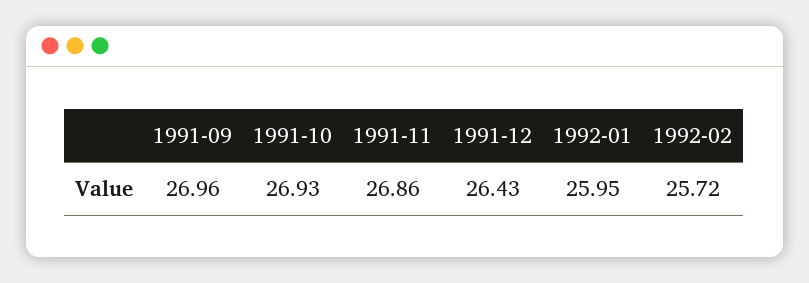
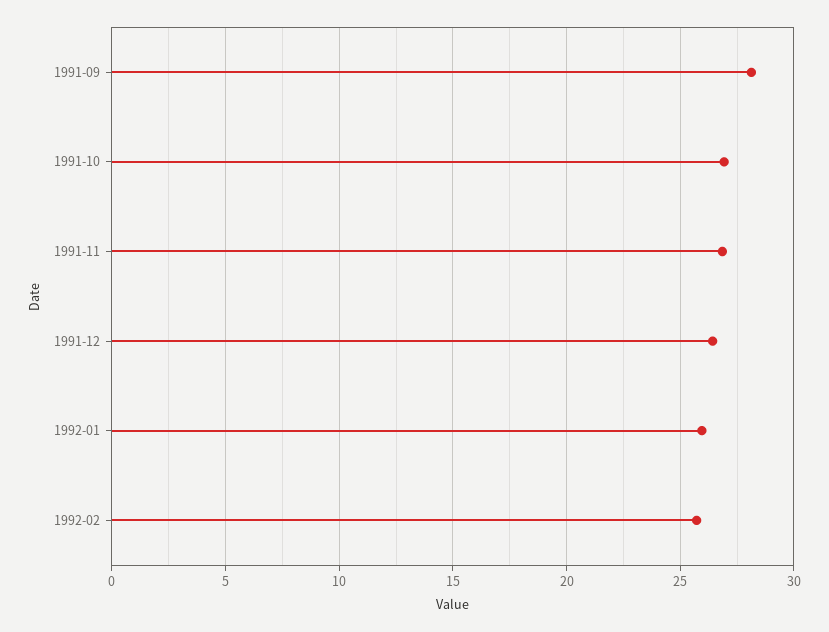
  {
-   "1991-09": 26.96,
+   "1991-09": 28,
    "1991-10": 26.93,
    "1991-11": 26.86,
    "1991-12": 26.43,
    "1992-01": 25.95,
    "1992-02": 25.72
  }

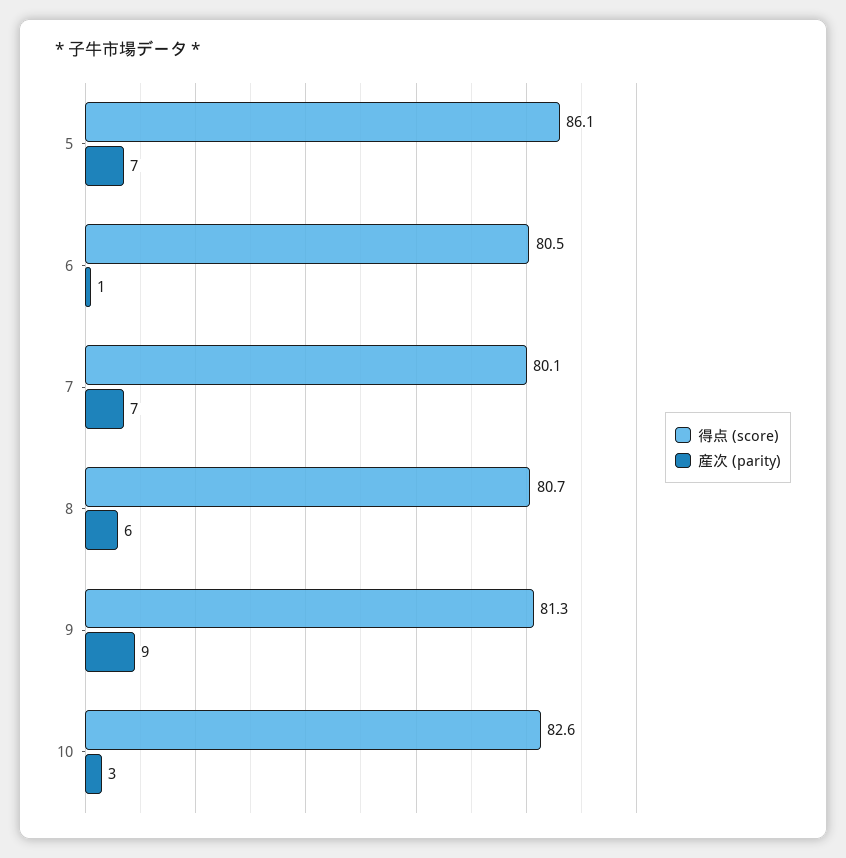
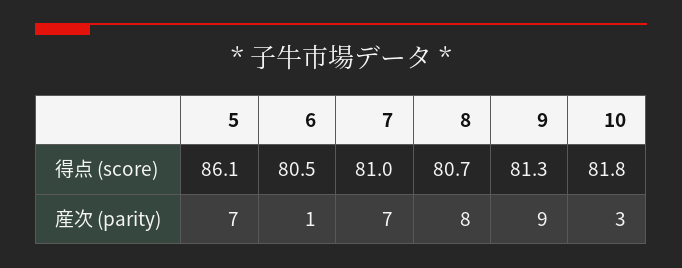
  {
    "得点 (score)": {
      "5": 86.1,
      "6": 80.5,
-     "7": 80.1,
+     "7": 81,
      "8": 80.7,
      "9": 81.3,
-     "10": 82.6
+     "10": 81.8
    },
    "産次 (parity)": {
      "5": 7,
      "6": 1,
      "7": 7,
-     "8": 6,
+     "8": 8,
      "9": 9,
      "10": 3
    }
  }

━━━━━━━━━━

Instructions for the task:
Reproduce every entry above in full and exactly, though not its pictures.

Solution for this problem:
  {
-   "1991-09": 26.96,
+   "1991-09": 28,
    "1991-10": 26.93,
    "1991-11": 26.86,
    "1991-12": 26.43,
    "1992-01": 25.95,
    "1992-02": 25.72
  }

  {
    "得点 (score)": {
      "5": 86.1,
      "6": 80.5,
-     "7": 80.1,
+     "7": 81,
      "8": 80.7,
      "9": 81.3,
-     "10": 82.6
+     "10": 81.8
    },
    "産次 (parity)": {
      "5": 7,
      "6": 1,
      "7": 7,
-     "8": 6,
+     "8": 8,
      "9": 9,
      "10": 3
    }
  }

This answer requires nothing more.